Wednesday, March 10, 2010

A Texas thunderstorm, a casserole and a job walk into a bar...

This week has been hectic, but so exciting at the same time. Monday was the first of what I'm sure will be many, many late afternoon Texas thunderstorms. For anyone out there who has never experienced Texas in the springtime, let me just say that "random," does not begin to describe the weather. Here's the outline of the week so far (keep in mind it is currently Wednesday morning):

Sunday afternoon: cloudy, humid not really raining
Monday morning: rain of the steady, annoying drizzle variety
Monday afternoon: little rain
Monday 5 p.m.: HUGE thunderstorm of the green sky, park your car away from trees variety
Monday night: still storming
Tuesday morning: bright, sunny and beautiful
Wednesday 7 a.m.: sunny and gorgeously warm
Wednesday 9 a.m.: overcast and somewhat chilly

I hate not knowing what to wear for the day when I leave my house in the morning. Yesterday was Tuesday. Tuesdays usually suck, but the weather was so beautiful, I couldn't help but be in a good mood. I put on a pair of black patent pumps with black capris and headed out the door. I had leftovers for dinner, but the spaghetti and meatballs were still SO good! I got an A+ on a paper for my Women's Studies class and this morning confirmed a job for the summer so I get to stay in town, take classes and work. This summer will be so much fun!

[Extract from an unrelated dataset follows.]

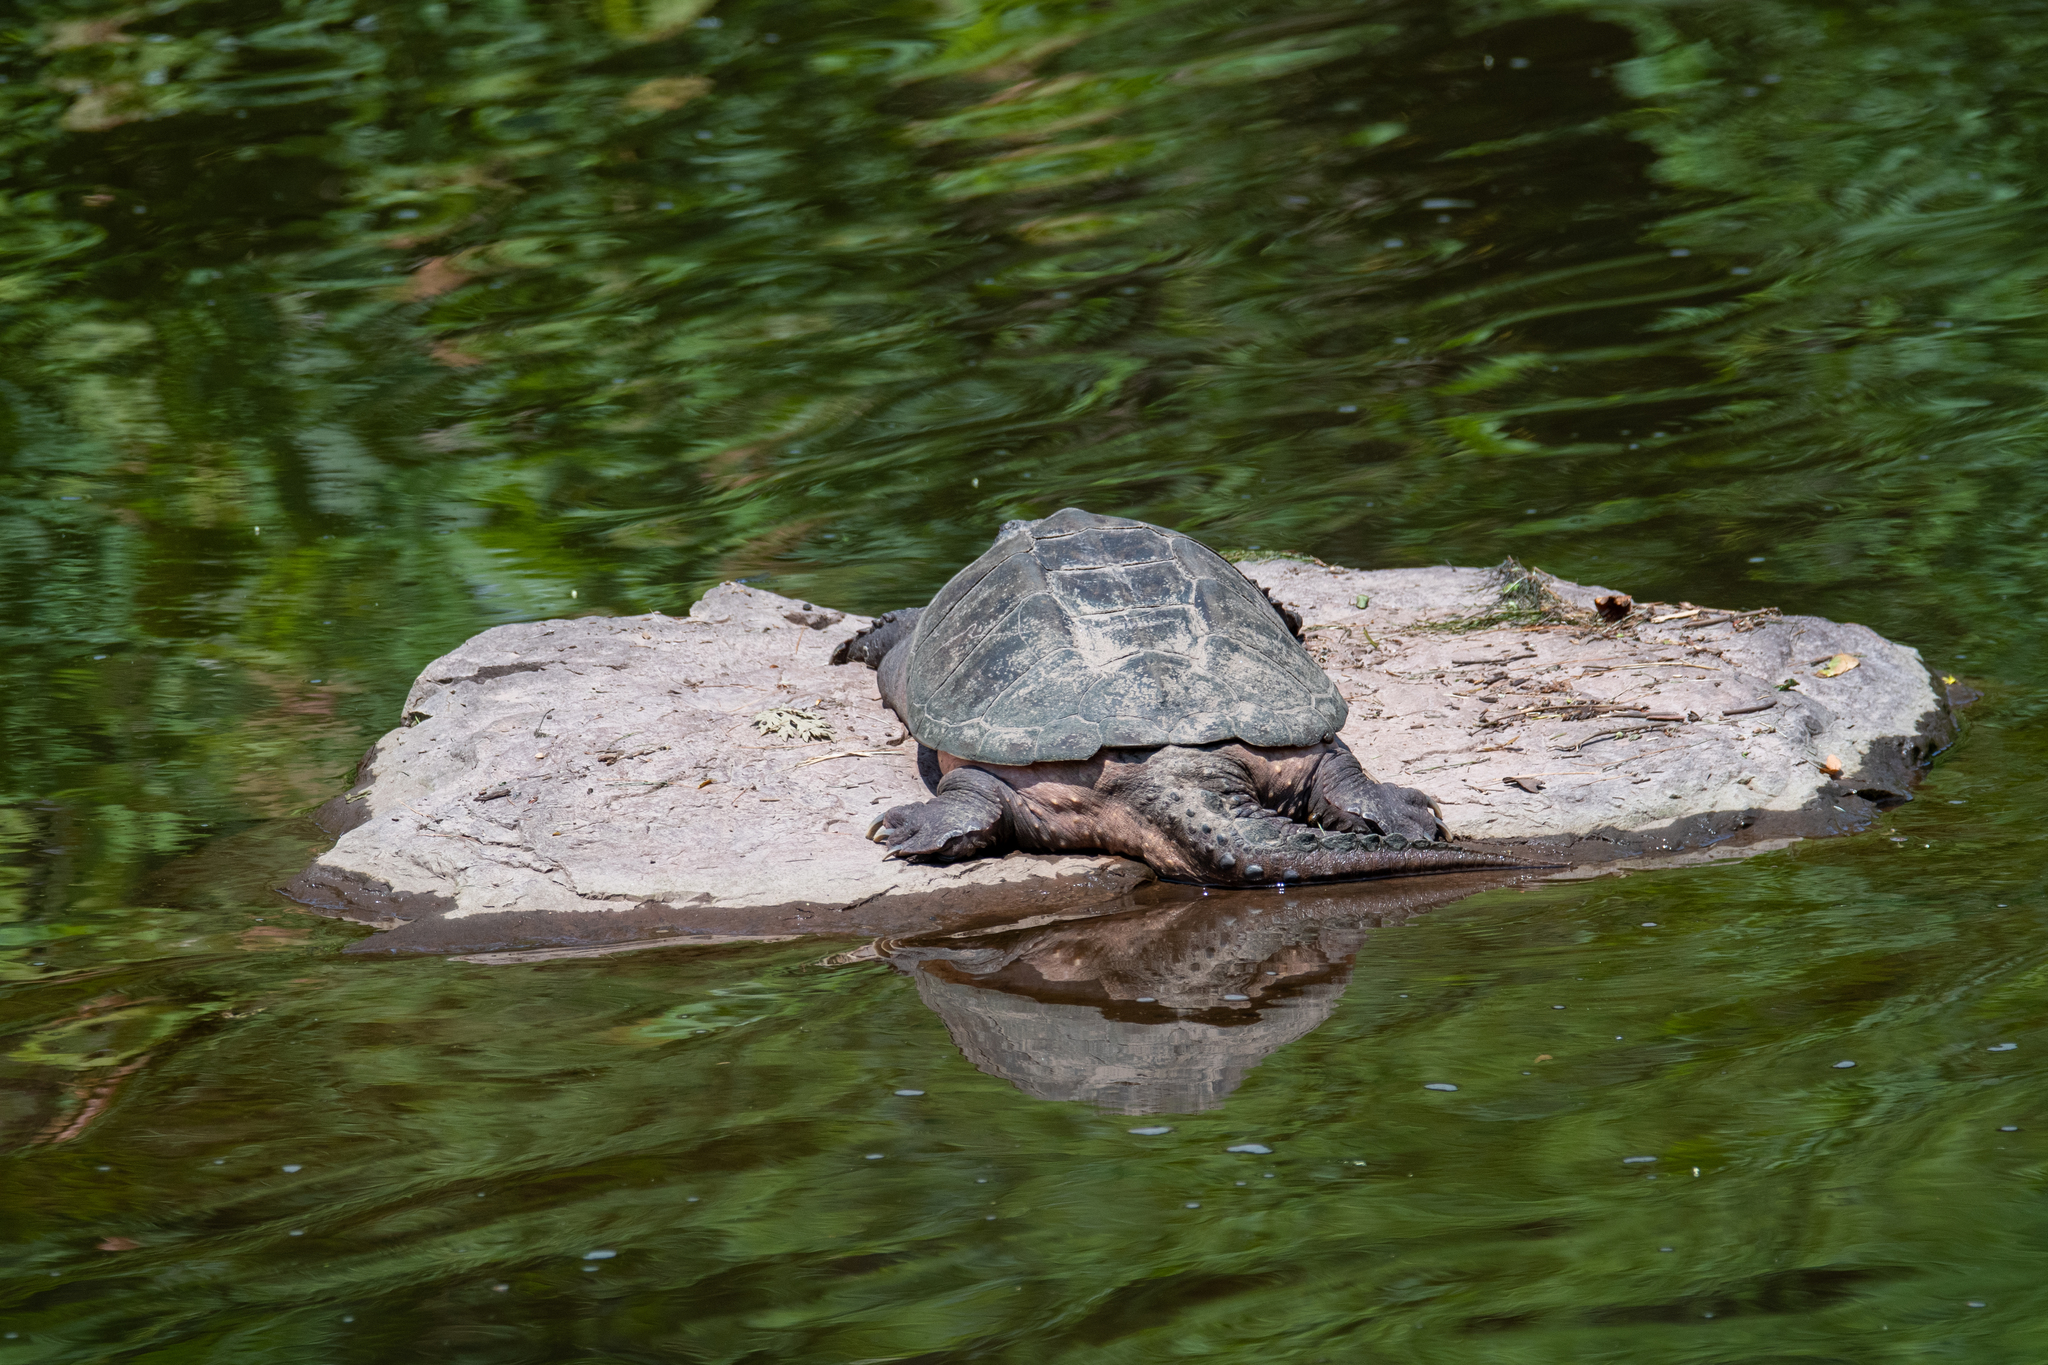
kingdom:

As a result of all of this good news, I've decided to make celebratory food. Celebration meals are commonplace in my world. My mom has always made us birthday breakfast of whatever we wanted, all our family celebrations revolve around food and this year for mine and Caine's second anniversary, I made my first ever chicken pot pie. That was a very special night. (No this blog is not about to contain adult content.) All Caine's roommates (at our request) left for the evening, so we could spend some time together. I got to make my sweet boyfriend dinner and sit in candlelight and talk about where we've been and where we're going together.

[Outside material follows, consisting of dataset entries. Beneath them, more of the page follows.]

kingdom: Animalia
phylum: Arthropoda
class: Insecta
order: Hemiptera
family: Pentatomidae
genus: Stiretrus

Now I feel the need to tell a story unrelated to food.

I was eighteen. I was struggling with things most eighteen year-old girls struggle with in their first year of college, but I also was working on forgiving myself and forgiving others. Letting go of what's hurt you is never easy and cutting ties with those who hurt you is even harder. Thursday, January 17, 2008 my girlfriends and I decided to go out to a country club a couple towns over and go dancing. I was itching to flirt with a boy, but I couldn't think of any that I would actually want to come with us, then one came to mind. His name was Caine. We had met the semester before through a mutual friend that I played tennis with. The details of the encounter were blurry, but I remember thinking how cute he was and how his smile made my head spin a little. So, I texted Caine and asked him to come dancing with us because we needed more boys to come. He declined because of his 6 a.m. baseball practice the next morning, but he asked if he could make it up to me by taking me to a movie the next night. So we agreed that we would go to the movies. Now at a normal college, this would be no big deal, but I go to a Baptist bubble, so everyone that heard about it wanted to know if he was "pursuing" me, to which my response was "I hope he's not because that makes him my stalker." Even with all of the mutual friends between us pressuring us into labeling the outing a "date" both Caine and I were convinced that we were just two people hanging out on a Friday night. We went to see "P.S. I Love You" (his suggestion not mine) on Friday, January 18. Very little about the date was typical. We weren't sure if we wanted to go eat or not, but the movie was supposed to start at 8 ish. We ended up going to a later show, because we spontaneously decided to eat at this little place called The Ranch on our way to the theater. When we got there, Caine picked another movie time, which would become the trademark of our relationship. When we got back to campus from the movie, we sat in the lobby and flirted and talked until 2 a.m. The conversation was never awkward, stagnant or forced. It was the best date I have ever been on. We swapped stories and self-disclosures all night. I have never felt so comfortable with someone.

I saw Caine every day that semester except for Spring Break and one weekend I went home without him. He quickly became my best friend, and I haven't looked back since. There wasn't really a moment when I fell in love with him, but a lot of little instants when I realized that I cared about him. Whether it was a bad day on the baseball field, or a tough test or a disagreement with his roommate, I wanted to be there for him. I wanted to talk with him, pray with him and listen to him. He was there for me too. When my friends drifted away that semester, he was there. When I struggled with my class load, he was there. When I needed just to laugh, his sense of humor brightened my day. When I think back on the way it all started, I can hardly believe it. We've grown up so much since then. My mother once told me that when God was ready to put someone in my life, it would be when I was least looking for someone. Was she ever right! I'm thankful every day for my best friend, and that even when I burn the dinner, even when I'm cranky, even when my best efforts fall short, he loves me for who I am not what I am and his smile still makes my head spin.

P.S. Making ravioli casserole tonight and will write about its success or failure tomorrow!